__What the exercise asks__.
Go through the entries and copy every line that has the string "Figure" in it.

__Supplied entries__.
Content starts

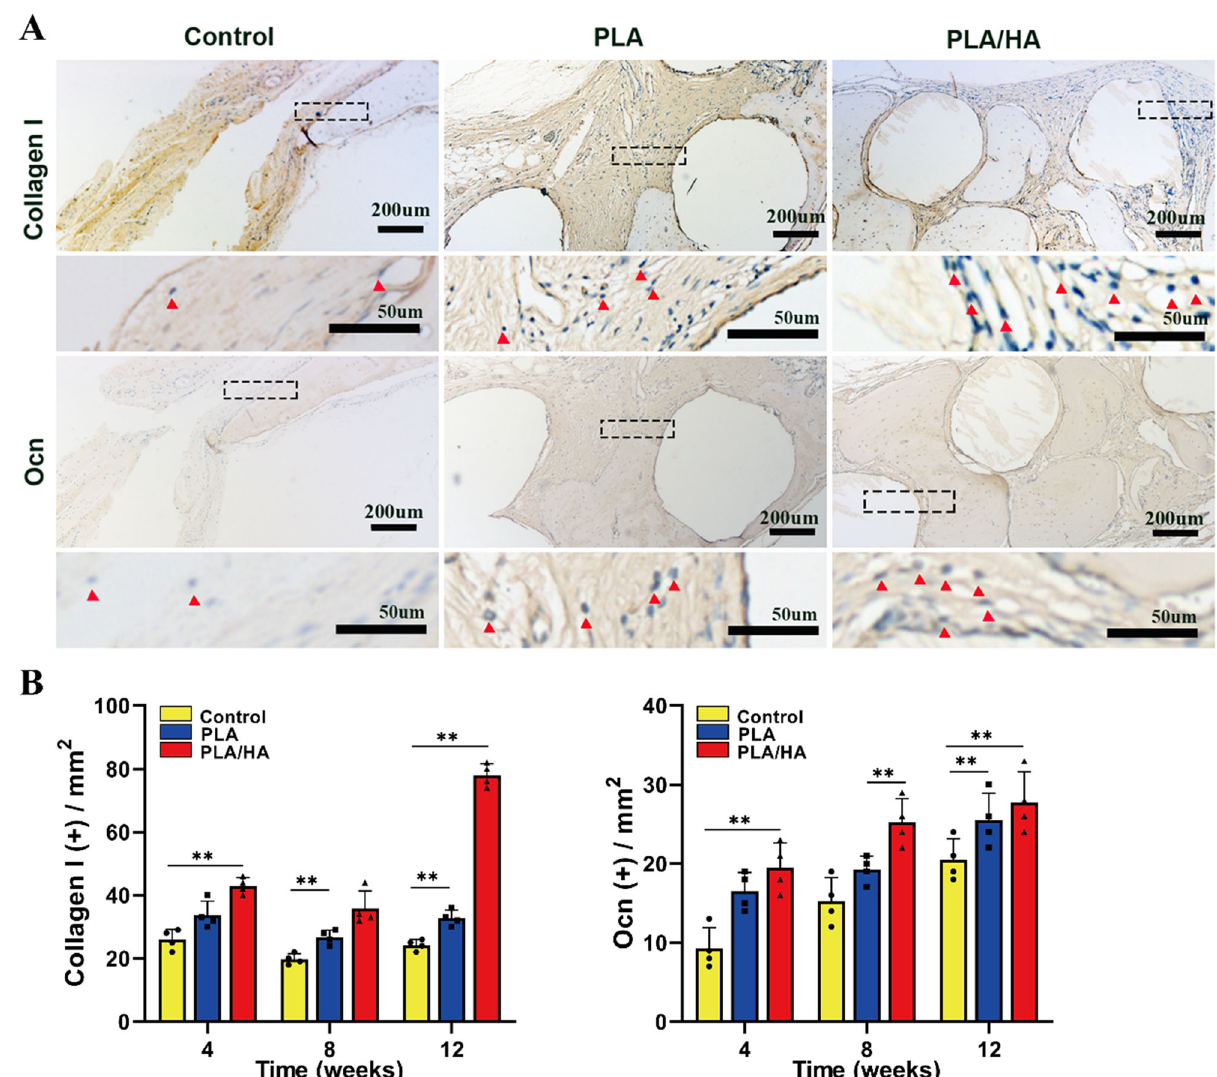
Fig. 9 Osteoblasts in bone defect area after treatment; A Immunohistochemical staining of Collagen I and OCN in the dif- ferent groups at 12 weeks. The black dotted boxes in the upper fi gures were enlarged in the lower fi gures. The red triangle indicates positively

Content ends
Content starts

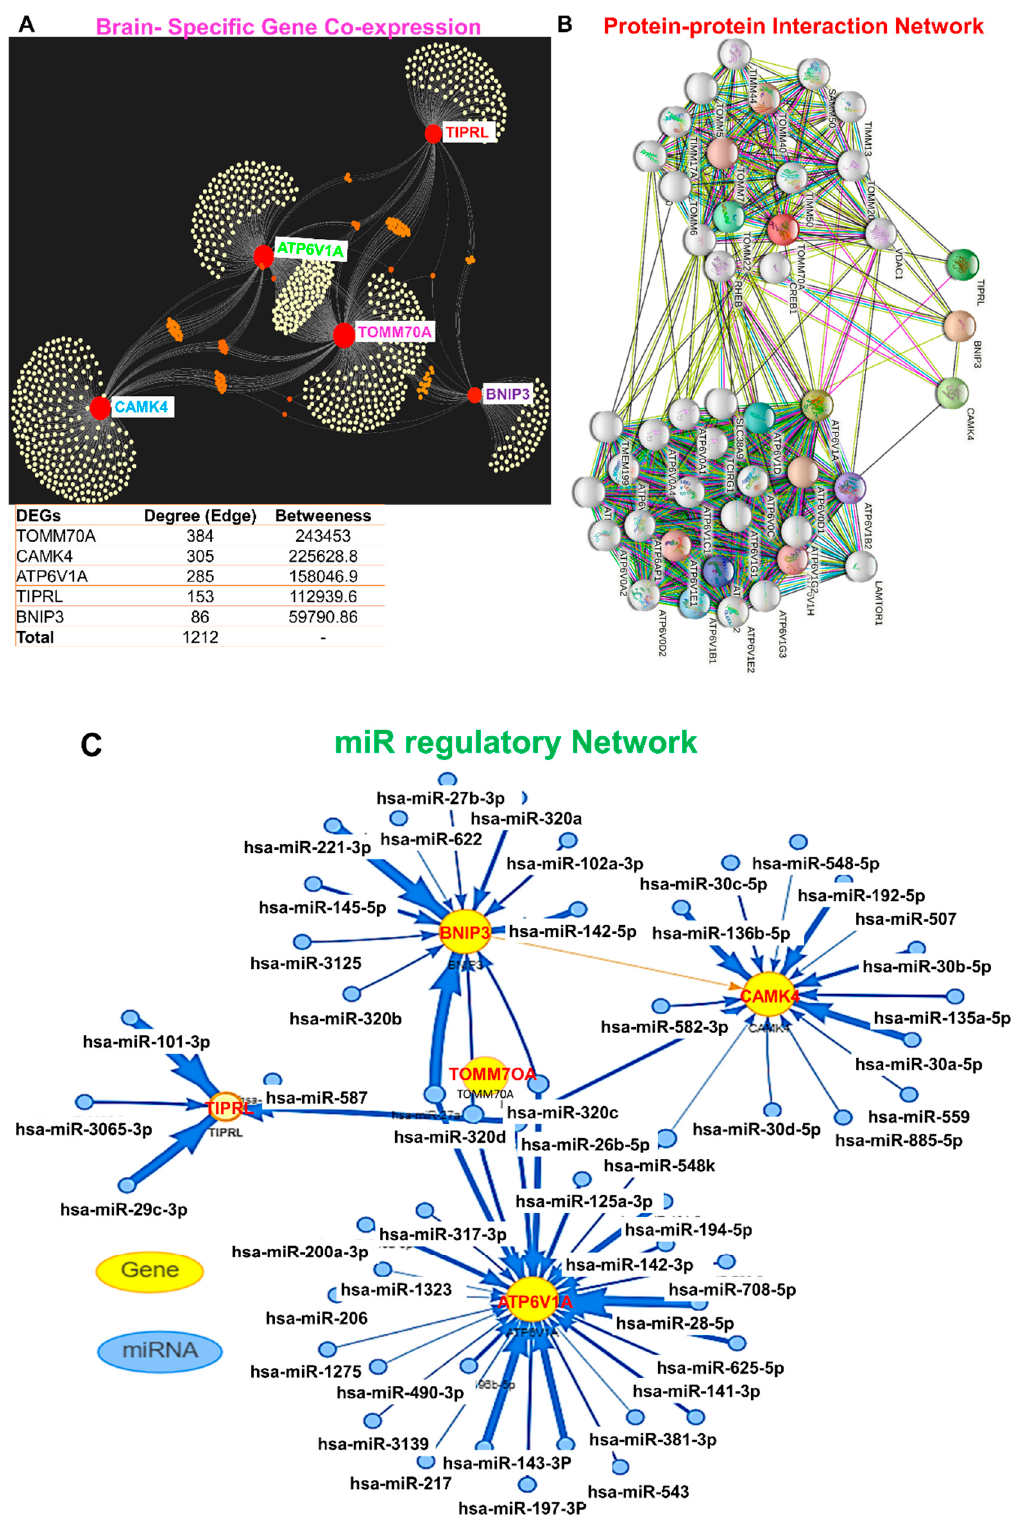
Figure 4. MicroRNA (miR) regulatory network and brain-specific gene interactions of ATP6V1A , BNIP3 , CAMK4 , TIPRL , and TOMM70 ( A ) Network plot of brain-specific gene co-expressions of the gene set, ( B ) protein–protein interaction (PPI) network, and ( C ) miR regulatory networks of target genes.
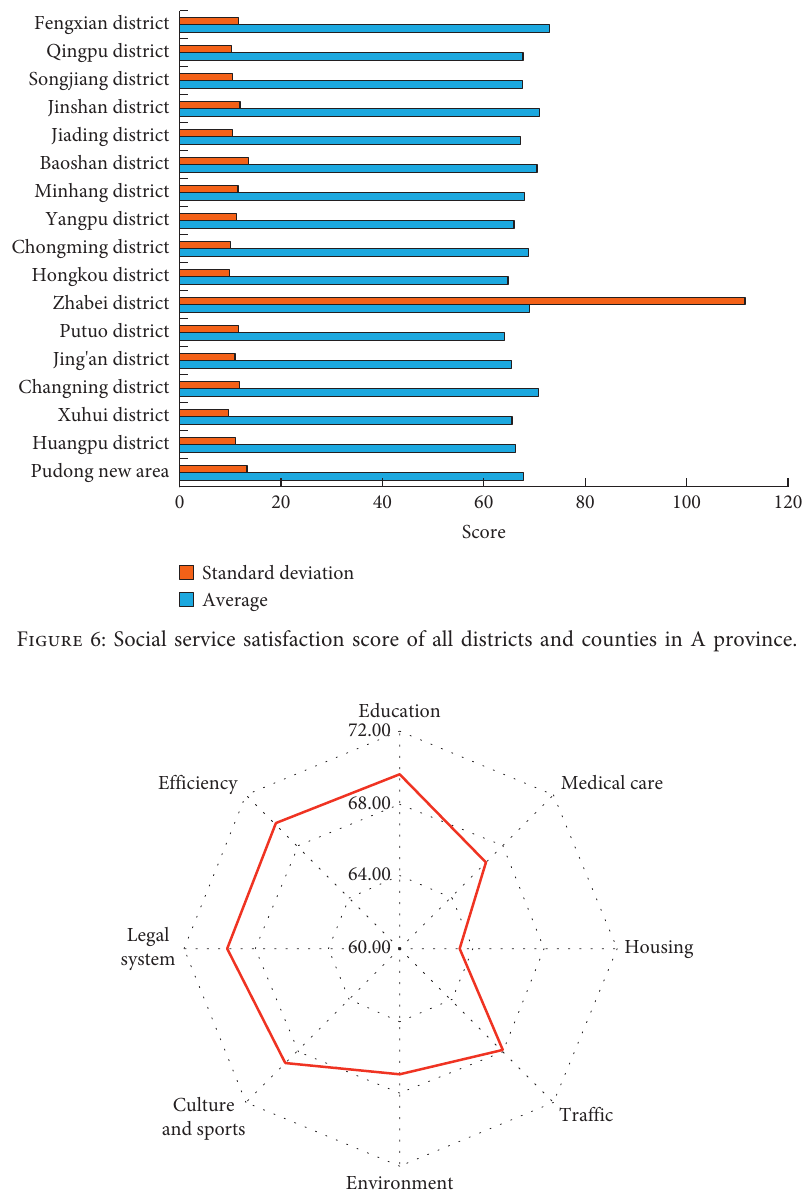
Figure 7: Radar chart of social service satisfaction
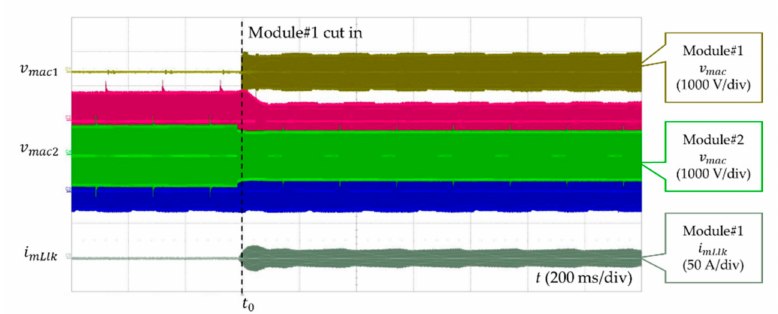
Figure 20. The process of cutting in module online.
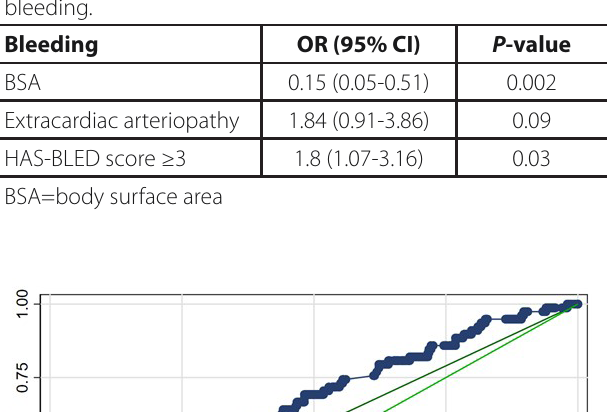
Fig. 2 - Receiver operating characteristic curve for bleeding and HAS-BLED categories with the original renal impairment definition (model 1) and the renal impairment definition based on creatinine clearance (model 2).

Content ends
Content starts

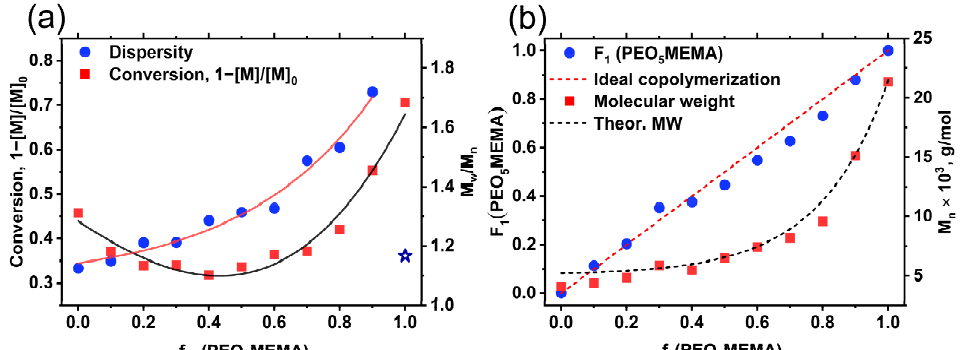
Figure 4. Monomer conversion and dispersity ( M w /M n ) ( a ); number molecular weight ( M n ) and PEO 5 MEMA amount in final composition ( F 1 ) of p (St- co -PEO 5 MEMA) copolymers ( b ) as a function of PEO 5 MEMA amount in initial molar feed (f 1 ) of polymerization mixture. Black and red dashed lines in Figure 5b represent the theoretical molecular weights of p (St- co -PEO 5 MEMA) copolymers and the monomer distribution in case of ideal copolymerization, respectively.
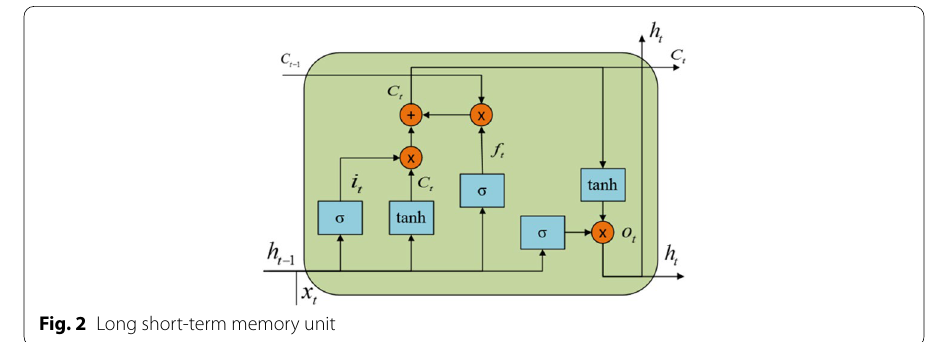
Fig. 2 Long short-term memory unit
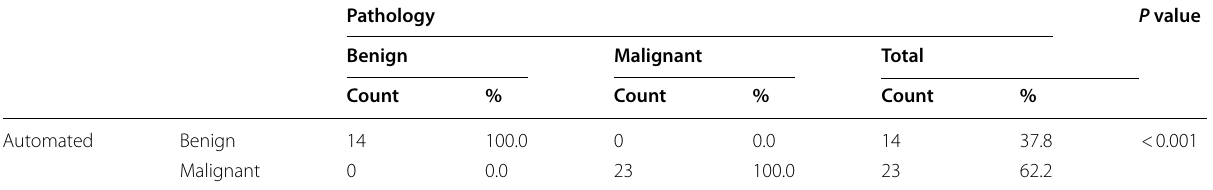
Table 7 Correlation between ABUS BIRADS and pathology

Content ends

__Answer space__.
Figure 4. MicroRNA (miR) regulatory network and brain-specific gene interactions of ATP6V1A , BNIP3 , CAMK4 , TIPRL , and TOMM70 ( A ) Network plot of brain-specific gene co-expressions of the gene set, ( B ) protein–protein interaction (PPI) network, and ( C ) miR regulatory networks of target genes.
Figure 7: Radar chart of social service satisfaction
Figure 20. The process of cutting in module online.
Figure 4. Monomer conversion and dispersity ( M w /M n ) ( a ); number molecular weight ( M n ) and PEO 5 MEMA amount in final composition ( F 1 ) of p (St- co -PEO 5 MEMA) copolymers ( b ) as a function of PEO 5 MEMA amount in initial molar feed (f 1 ) of polymerization mixture. Black and red dashed lines in Figure 5b represent the theoretical molecular weights of p (St- co -PEO 5 MEMA) copolymers and the monomer distribution in case of ideal copolymerization, respectively.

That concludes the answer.